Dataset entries
—————

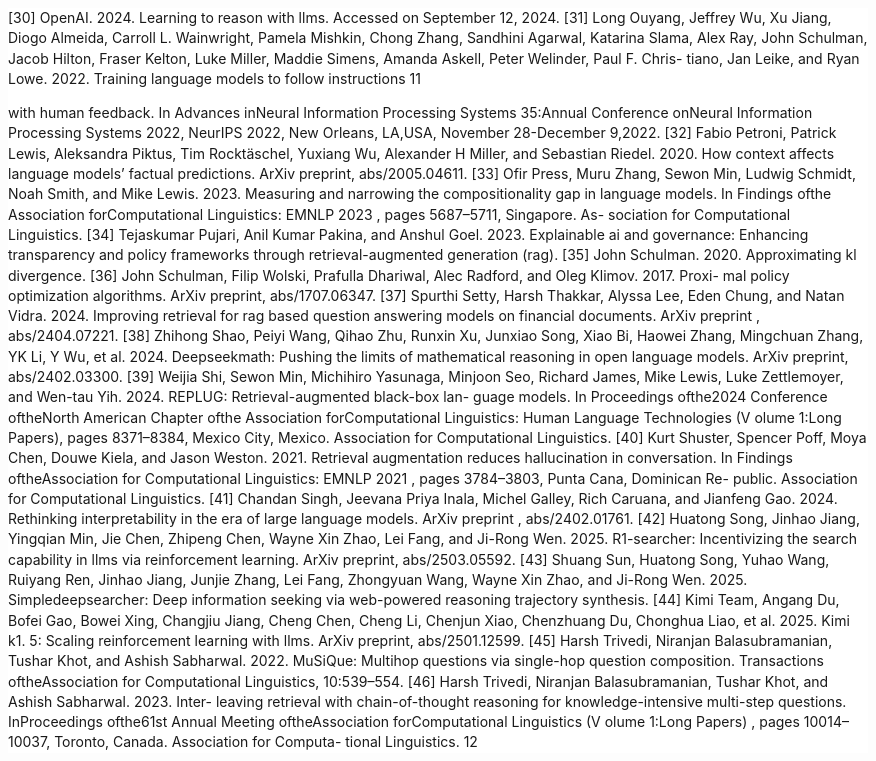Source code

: [30] OpenAI. 2024. Learning to reason with llms. Accessed on September 12, 2024.
[31] Long Ouyang, Jeffrey Wu, Xu Jiang, Diogo Almeida, Carroll L. Wainwright, Pamela Mishkin,
Chong Zhang, Sandhini Agarwal, Katarina Slama, Alex Ray, John Schulman, Jacob Hilton,
Fraser Kelton, Luke Miller, Maddie Simens, Amanda Askell, Peter Welinder, Paul F. Chris-
tiano, Jan Leike, and Ryan Lowe. 2022. Training language models to follow instructions
11

with human feedback. In Advances inNeural Information Processing Systems 35:Annual
Conference onNeural Information Processing Systems 2022, NeurIPS 2022, New Orleans,
LA,USA, November 28-December 9,2022.
[32] Fabio Petroni, Patrick Lewis, Aleksandra Piktus, Tim Rocktäschel, Yuxiang Wu, Alexander H
Miller, and Sebastian Riedel. 2020. How context affects language models’ factual predictions.
ArXiv preprint, abs/2005.04611.
[33] Ofir Press, Muru Zhang, Sewon Min, Ludwig Schmidt, Noah Smith, and Mike Lewis. 2023.
Measuring and narrowing the compositionality gap in language models. In Findings ofthe
Association forComputational Linguistics: EMNLP 2023 , pages 5687–5711, Singapore. As-
sociation for Computational Linguistics.
[34] Tejaskumar Pujari, Anil Kumar Pakina, and Anshul Goel. 2023. Explainable ai and governance:
Enhancing transparency and policy frameworks through retrieval-augmented generation (rag).
[35] John Schulman. 2020. Approximating kl divergence.
[36] John Schulman, Filip Wolski, Prafulla Dhariwal, Alec Radford, and Oleg Klimov. 2017. Proxi-
mal policy optimization algorithms. ArXiv preprint, abs/1707.06347.
[37] Spurthi Setty, Harsh Thakkar, Alyssa Lee, Eden Chung, and Natan Vidra. 2024. Improving
retrieval for rag based question answering models on financial documents. ArXiv preprint ,
abs/2404.07221.
[38] Zhihong Shao, Peiyi Wang, Qihao Zhu, Runxin Xu, Junxiao Song, Xiao Bi, Haowei Zhang,
Mingchuan Zhang, YK Li, Y Wu, et al. 2024. Deepseekmath: Pushing the limits of mathematical
reasoning in open language models. ArXiv preprint, abs/2402.03300.
[39] Weijia Shi, Sewon Min, Michihiro Yasunaga, Minjoon Seo, Richard James, Mike Lewis,
Luke Zettlemoyer, and Wen-tau Yih. 2024. REPLUG: Retrieval-augmented black-box lan-
guage models. In Proceedings ofthe2024 Conference oftheNorth American Chapter ofthe
Association forComputational Linguistics: Human Language Technologies (V olume 1:Long
Papers), pages 8371–8384, Mexico City, Mexico. Association for Computational Linguistics.
[40] Kurt Shuster, Spencer Poff, Moya Chen, Douwe Kiela, and Jason Weston. 2021. Retrieval
augmentation reduces hallucination in conversation. In Findings oftheAssociation for
Computational Linguistics: EMNLP 2021 , pages 3784–3803, Punta Cana, Dominican Re-
public. Association for Computational Linguistics.
[41] Chandan Singh, Jeevana Priya Inala, Michel Galley, Rich Caruana, and Jianfeng Gao. 2024.
Rethinking interpretability in the era of large language models. ArXiv preprint , abs/2402.01761.
[42] Huatong Song, Jinhao Jiang, Yingqian Min, Jie Chen, Zhipeng Chen, Wayne Xin Zhao, Lei
Fang, and Ji-Rong Wen. 2025. R1-searcher: Incentivizing the search capability in llms via
reinforcement learning. ArXiv preprint, abs/2503.05592.
[43] Shuang Sun, Huatong Song, Yuhao Wang, Ruiyang Ren, Jinhao Jiang, Junjie Zhang, Lei Fang,
Zhongyuan Wang, Wayne Xin Zhao, and Ji-Rong Wen. 2025. Simpledeepsearcher: Deep
information seeking via web-powered reasoning trajectory synthesis.
[44] Kimi Team, Angang Du, Bofei Gao, Bowei Xing, Changjiu Jiang, Cheng Chen, Cheng Li,
Chenjun Xiao, Chenzhuang Du, Chonghua Liao, et al. 2025. Kimi k1. 5: Scaling reinforcement
learning with llms. ArXiv preprint, abs/2501.12599.
[45] Harsh Trivedi, Niranjan Balasubramanian, Tushar Khot, and Ashish Sabharwal. 2022. MuSiQue:
Multihop questions via single-hop question composition. Transactions oftheAssociation for
Computational Linguistics, 10:539–554.
[46] Harsh Trivedi, Niranjan Balasubramanian, Tushar Khot, and Ashish Sabharwal. 2023. Inter-
leaving retrieval with chain-of-thought reasoning for knowledge-intensive multi-step questions.
InProceedings ofthe61st Annual Meeting oftheAssociation forComputational Linguistics
(V olume 1:Long Papers) , pages 10014–10037, Toronto, Canada. Association for Computa-
tional Linguistics.
12
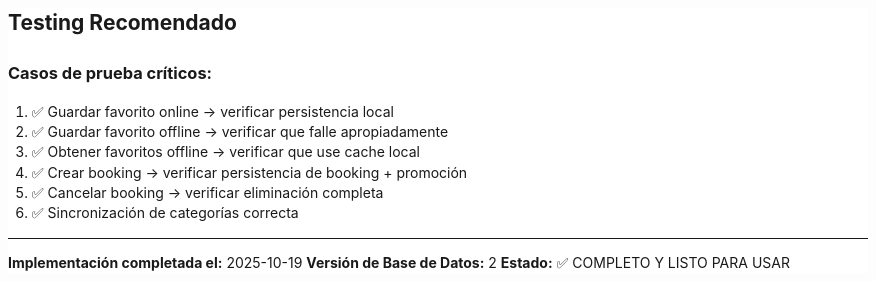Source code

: ## Testing Recomendado

### Casos de prueba críticos:
1. ✅ Guardar favorito online → verificar persistencia local
2. ✅ Guardar favorito offline → verificar que falle apropiadamente
3. ✅ Obtener favoritos offline → verificar que use cache local
4. ✅ Crear booking → verificar persistencia de booking + promoción
5. ✅ Cancelar booking → verificar eliminación completa
6. ✅ Sincronización de categorías correcta

---

**Implementación completada el:** 2025-10-19
**Versión de Base de Datos:** 2
**Estado:** ✅ COMPLETO Y LISTO PARA USAR

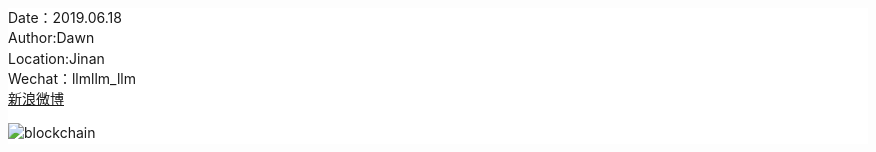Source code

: 

Date：2019.06.18  
Author:Dawn  
Location:Jinan   
Wechat：llmllm_llm  
[新浪微博](https://weibo.com/u/5034954422)
 
![blockchain](https://ss0.bdstatic.com/70cFvHSh_Q1YnxGkpoWK1HF6hhy/it/u=702257389,1274025419&fm=27&gp=0.jpg "区块链")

—————

PROBLEM DETAILS: Pictures excluded, print only the lines from the one with "2. ✅ Guardar" through the end of the entries above, exactly as written.

OUTPUT OF THE TASK:
2. ✅ Guardar favorito offline → verificar que falle apropiadamente
3. ✅ Obtener favoritos offline → verificar que use cache local
4. ✅ Crear booking → verificar persistencia de booking + promoción
5. ✅ Cancelar booking → verificar eliminación completa
6. ✅ Sincronización de categorías correcta

---

**Implementación completada el:** 2025-10-19
**Versión de Base de Datos:** 2
**Estado:** ✅ COMPLETO Y LISTO PARA USAR

Source code

: 

Date：2019.06.18  
Author:Dawn  
Location:Jinan   
Wechat：llmllm_llm  
[新浪微博](https://weibo.com/u/5034954422)
 
![blockchain](https://ss0.bdstatic.com/70cFvHSh_Q1YnxGkpoWK1HF6hhy/it/u=702257389,1274025419&fm=27&gp=0.jpg "区块链")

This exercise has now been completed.